She notices many of the most celebrated of the pictures in the Academia; and she had the good fortune of seeing St. Peter Martyr, which she misnames St. Peter the Hermit, out of its dark niche in the Church of Santi Giovanni e Paolo. She gives a very good description of Venetian life at the time, and much commends its family affection and family life as being of a much less selfish nature than in England; as she remarks truly, if a traveller gets into a vicious or unpleasant set in any country, it would not do to judge all the rest of the nation, by that standard-as she considered Shelley did when staying in Venice with Byron. The want of good education in Italy at that time she considers the cause of the ruling indolence, love-making with the young and money-keeping with the elder being the chief occupation. She gives a very good description of the noble families and their descent. Many of the Italian palaces preserved their pictures, and in the Palazzo Pisani Mary saw the Paul Veronese, now in the National Gallery, of "The family of Darius at the feet of Alexander." Mary's love of Venice grew, and she seems to have entertained serious ideas of taking a palace and settling there; but all the fancies of travellers are not realised. One moonlit evening she heard an old gondoliere challenge a younger one to alternate with him the stanzas of the Gerusalemme. The men stood on the Piazzetta beside the Laguna, surrounded by other gondolieri in the moonlight. They chanted "The death of Clorinda" and other favourite passages; and though, owing to Venetian dialect Mary could not follow every word, she was much impressed by the dignity and beauty of the scene. The Pigeons of St. Mark's existed then as now. Mary ended her stay in Venice by a visit to the Opera, and joined a party, by invitation, to accompany the Austrian Archduke to the Lido on his departure.
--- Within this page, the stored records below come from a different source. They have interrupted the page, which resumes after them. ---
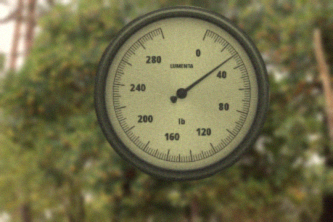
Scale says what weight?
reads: 30 lb
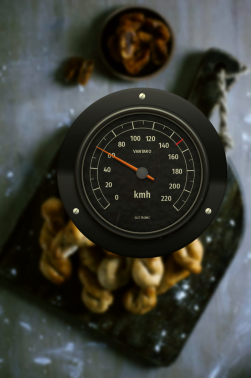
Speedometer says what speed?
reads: 60 km/h
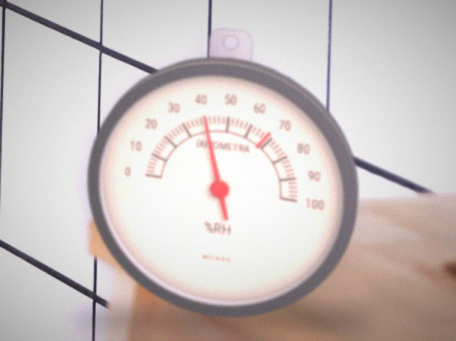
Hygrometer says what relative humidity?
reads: 40 %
Mrs. Shelley much admired the expression in the early masters at Padua, though she does not mention Giotto. In Florence, the expense of the hotels again obliged her to go through the tiresome work of seeking apartments. They fortunately found sunny rooms, as the cold was intense. To cold followed rain, and she remarks:-"Walking is out of the question; and driving-how I at once envy and despise the happy rich who have carriages, and who use them only to drive every afternoon in the Cascine. If I could, I would visit every spot mentioned in Florentine history-visit its towns of old renown, and ramble amid scenes familiar to Dante, Boccaccio, Petrarch, and Machiavelli."

The descriptions of Ghirlandajo's pictures in Florence are very good. Mary now evidently studies art with great care and intelligence, and makes some very clever remarks appertaining to it. She is also able to call attention to the fact that Mr. Kirkup had recently made the discovery of the head of Dante Alighieri, painted by Giotto, on the wall of the Chapel of the Palace of the Podestà at Florence. The fact was mentioned by Vasari, and Kirkup was enabled to remove the whitewash and uncover this inestimable treasure. Giotto, in the act of painting this portrait, is the subject of one of the finest designs of the English school-alas! not painted in any form of fresco on an English wall.

From the art of Florence Mrs. Shelley turns to its history with her accustomed clear-headed method. Space will not admit all the interesting details, but her account of the factions and of the good work and terrible tragedies of the Carbonari is most interesting. The great equality in Florence is well noticed, accounting for the little real distress among the poor, and the simplicity of life of the nobles. She next enters into an account of modern Italian literature, which she ranks high, and hopes much from. The same struggle between romanticists and classicists existed as in other countries; and she classes Manzoni with Walter Scott, though admitting that he has not the same range of character. Mary and her party next proceeded by sea to Rome. Here, again, the glories of Italy and its art failed not to call forth eloquent remarks from Mary's pen; and her views, though at times somewhat contradictory, are always well expressed. She, at least, had a mind to appreciate the wonders of the Stanze, and to feel that genius and intellect are not out of their province in art. She only regrets that the great Italian art which can express so perfectly the religious sentiment and divine ecstasy did not attempt the grand feelings of humanity, the love which is faithful to death, the emotions such as Shakespeare describes. While this wish exists, and there are artists who can carry it out, art is not dead. After a very instructive chapter on the modern history of the Papal States, we again find Mary among the scenes dearest to her heart and her nature: her next letter is dated from Sorrento. She feels herself to be in Paradise; and who that has been in that wonderful country would not sympathise with her enthusiasm! To be carried up the heights to Ravello, and to see the glorious panorama around, she considered, surpassed all her previous most noble experiences. Ravello, with its magnificent cathedral covered with mosaics, is indeed a sight to have seen; the road to Amalfi, the ruinous paper mills in the ravine, the glorious picturesqueness, are all "well expressed and understood." Mrs. Shelley seems to have considered June (1844) the perfection of weather for Naples.